Source extract.
╭──

A Reflection on Halo 4

When Bungie announced that they would be leaving Halo for good after they finished developing Reach, I prepared myself for the end of Halo as we know it. I was very pessimistic for the future of the franchise. I knew it was a very special property and I just could not imagine any other studio having the ability to carry it forward properly. I saw Reach as the end of my Halo experience, I moved on to other games assuming the series was now apart of my past. Then suddenly E3 2011 came out of nowhere. Somehow, I’d completely forgotten what time of the year it was and to my surprise, my visit to IGN that morning led me to some exciting Halo news. Halo: Combat Evolved was getting remastered and was due later that year. This was enough by itself to excite me but what really grabbed my attention was the announcement of Halo 4 and its subsequent trailer. All it took was hearing Cortana yell “Chief!” as the camera pans to our wonderful green hero waking up from cryo to put my hype levels over the moon. Halo was back and so was I. What could go wrong?



I watched the trailer time and time again, as I do with all new Halo trailers, pouring over every detail trying to guess at what the future might hold. November that year Halo: Combat Evolved Anniversary was released with enhanced graphics, terminals, skulls and other new features. I was pleasantly surprised how faithful the company was to one of my favorite games of all time. Halo ran great, looked amazing and played the same as it always had. Not only was my faith in 343 building, my interest in Halo 4 was as well. The terminals included in the remaster of the game shared the perspective of 343 Guilty Spark during the extremely long time he was left alone on the ring. It filled in a few gaps we didn’t know existed and spread a little light on the background of the Forerunners. Knowing the Forerunners were the cornerstone of the direction 343 was heading for the future of Halo I couldn’t soak up enough information to satiate my desire. I began to delve deep into the recently released Forerunner trilogy by Greg Bear which was wonderfully written and chalk full of background information on the mysterious Forerunners we’d known next to nothing about for the entire decade that Halo existed. Sure, I was initially thrown off to find out that the Forerunners were a Caste-based alien species since I’d always be more fond of Bungie’s original intention for the Forerunners to be ancient humans (I won’t talk on this further, as I’ve already covered it in great detail in a prior post) but the way in which 343 crafted this background and legacy for their version of the Forerunners was so well done I was on board.

╰──

Tasks to carry out.
**1.** Check each statement against the reflection on Halo 4 and mark it yes or no, quoting the words from the reflection that settle it: (a) The writer first heard about Halo 4 by watching the E3 2011 show live. (b) Halo: Combat Evolved Anniversary was released in November. (c) The writer had always liked the idea of the Forerunners as a Caste-based alien species.
**2.** Using the reflection on Halo 4, explain why the writer felt pessimistic about the series once Bungie announced it was leaving Halo.
**3.** Continue the reflection on Halo 4 from its last sentence.
The lines that come after this reflection on Halo 4 aren't needed for any of the work here.

(Extracted records)
╭──

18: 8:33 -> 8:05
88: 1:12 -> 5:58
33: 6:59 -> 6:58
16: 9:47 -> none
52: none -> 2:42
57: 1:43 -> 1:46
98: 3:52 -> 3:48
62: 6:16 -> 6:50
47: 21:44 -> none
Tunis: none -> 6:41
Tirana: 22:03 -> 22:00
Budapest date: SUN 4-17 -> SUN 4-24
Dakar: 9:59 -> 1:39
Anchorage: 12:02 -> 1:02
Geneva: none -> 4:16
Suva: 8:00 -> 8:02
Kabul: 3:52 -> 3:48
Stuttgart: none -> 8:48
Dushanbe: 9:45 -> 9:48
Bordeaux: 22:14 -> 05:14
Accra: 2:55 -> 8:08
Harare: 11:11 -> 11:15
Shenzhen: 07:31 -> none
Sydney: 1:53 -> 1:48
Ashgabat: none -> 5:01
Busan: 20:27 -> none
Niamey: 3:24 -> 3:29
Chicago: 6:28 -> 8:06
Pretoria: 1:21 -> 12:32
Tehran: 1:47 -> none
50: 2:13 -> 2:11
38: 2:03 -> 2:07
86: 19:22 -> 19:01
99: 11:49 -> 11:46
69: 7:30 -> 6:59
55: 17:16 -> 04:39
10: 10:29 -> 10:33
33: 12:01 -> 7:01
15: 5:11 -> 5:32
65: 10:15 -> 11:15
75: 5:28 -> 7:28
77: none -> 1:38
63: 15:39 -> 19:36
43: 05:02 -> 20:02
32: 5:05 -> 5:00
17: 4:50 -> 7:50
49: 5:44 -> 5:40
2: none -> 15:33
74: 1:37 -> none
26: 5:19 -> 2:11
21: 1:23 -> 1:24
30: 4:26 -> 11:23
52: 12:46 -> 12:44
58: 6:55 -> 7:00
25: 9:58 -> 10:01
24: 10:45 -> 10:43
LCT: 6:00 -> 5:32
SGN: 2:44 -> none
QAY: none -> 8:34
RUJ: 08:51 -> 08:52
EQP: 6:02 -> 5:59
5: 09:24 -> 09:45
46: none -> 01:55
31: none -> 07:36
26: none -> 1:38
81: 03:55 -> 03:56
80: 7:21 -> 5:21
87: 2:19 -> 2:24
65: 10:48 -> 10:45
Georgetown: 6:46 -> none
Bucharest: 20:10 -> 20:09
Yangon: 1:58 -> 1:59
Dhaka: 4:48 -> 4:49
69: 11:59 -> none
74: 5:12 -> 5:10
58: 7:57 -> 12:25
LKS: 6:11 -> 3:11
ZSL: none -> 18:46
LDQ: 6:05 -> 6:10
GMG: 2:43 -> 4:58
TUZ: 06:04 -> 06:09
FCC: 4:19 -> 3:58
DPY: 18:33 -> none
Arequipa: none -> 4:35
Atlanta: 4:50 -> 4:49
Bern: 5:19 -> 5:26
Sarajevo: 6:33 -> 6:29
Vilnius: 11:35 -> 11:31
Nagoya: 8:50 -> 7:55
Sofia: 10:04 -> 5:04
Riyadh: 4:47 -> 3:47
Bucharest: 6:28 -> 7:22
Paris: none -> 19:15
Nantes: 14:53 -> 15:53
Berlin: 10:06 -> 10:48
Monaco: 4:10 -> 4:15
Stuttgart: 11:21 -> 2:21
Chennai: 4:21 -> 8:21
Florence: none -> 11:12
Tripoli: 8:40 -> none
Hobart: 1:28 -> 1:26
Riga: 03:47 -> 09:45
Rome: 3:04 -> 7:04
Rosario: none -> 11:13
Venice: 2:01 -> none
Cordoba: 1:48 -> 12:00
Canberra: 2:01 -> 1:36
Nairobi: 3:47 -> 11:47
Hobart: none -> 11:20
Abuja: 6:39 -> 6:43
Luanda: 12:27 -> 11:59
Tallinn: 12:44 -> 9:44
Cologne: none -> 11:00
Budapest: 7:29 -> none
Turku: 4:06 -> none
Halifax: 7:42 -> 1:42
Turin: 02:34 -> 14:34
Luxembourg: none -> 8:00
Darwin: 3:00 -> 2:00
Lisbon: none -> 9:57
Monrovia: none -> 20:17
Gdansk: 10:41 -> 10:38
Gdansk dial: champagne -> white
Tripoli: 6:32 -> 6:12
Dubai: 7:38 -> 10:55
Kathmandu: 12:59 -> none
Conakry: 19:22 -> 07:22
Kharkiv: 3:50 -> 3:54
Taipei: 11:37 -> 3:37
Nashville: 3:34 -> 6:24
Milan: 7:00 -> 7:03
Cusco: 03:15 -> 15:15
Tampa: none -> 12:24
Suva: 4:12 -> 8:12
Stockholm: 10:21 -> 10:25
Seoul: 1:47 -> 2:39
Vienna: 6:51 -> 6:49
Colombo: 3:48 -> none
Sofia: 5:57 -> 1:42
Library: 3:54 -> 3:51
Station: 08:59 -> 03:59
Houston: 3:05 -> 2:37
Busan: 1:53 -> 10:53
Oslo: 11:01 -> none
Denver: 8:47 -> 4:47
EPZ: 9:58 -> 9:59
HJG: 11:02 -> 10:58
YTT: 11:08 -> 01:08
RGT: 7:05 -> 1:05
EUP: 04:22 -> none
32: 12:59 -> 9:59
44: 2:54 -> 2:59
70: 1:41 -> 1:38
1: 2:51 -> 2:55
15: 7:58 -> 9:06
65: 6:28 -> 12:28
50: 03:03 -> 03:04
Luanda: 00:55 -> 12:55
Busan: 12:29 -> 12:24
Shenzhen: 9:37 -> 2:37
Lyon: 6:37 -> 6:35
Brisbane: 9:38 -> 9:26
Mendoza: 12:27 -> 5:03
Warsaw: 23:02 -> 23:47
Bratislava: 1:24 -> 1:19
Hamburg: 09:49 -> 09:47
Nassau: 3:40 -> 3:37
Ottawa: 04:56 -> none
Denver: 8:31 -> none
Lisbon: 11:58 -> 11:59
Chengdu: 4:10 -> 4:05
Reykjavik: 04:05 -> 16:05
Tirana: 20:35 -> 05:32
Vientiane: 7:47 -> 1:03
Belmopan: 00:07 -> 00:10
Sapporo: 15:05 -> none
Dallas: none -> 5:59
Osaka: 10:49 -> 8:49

╰──

Expected answers.
**1.**
(a) No: "my visit to IGN that morning led me to some exciting Halo news."
(b) Yes: "November that year Halo: Combat Evolved Anniversary was released with enhanced graphics, terminals, skulls and other new features."
(c) No: "I’d always be more fond of Bungie’s original intention for the Forerunners to be ancient humans."

**2.** The writer saw Halo as a very special property. They could not imagine any other studio being able to carry it forward properly, so they expected Bungie's exit to mean the end of Halo as they knew it.

**3.**
The fall of 2012 approached slowly, as any passage of time does when your hyped for a video game, but I got there. I can recall having the entire warehouse I worked at during that time all bringing me their Mountain Dew caps so that I could turn them in for Halo 4 double EXP points. I didn’t even care about my online multiplayer rank but collecting these codes helped to tame the excitement. During this time I also made sure to watch all of the episodes from 343’s web series “Halo 4: Forward Unto Dawn” which did a spectacular job further increasing the hype whilst properly introducing us to a new character that would be heavily featured in the game, Thomas Laskey. Sure, the budget was low, and the film couldn’t hold a candle to what you’d expect to get out of a movie theater experience but it accomplished what it needed to.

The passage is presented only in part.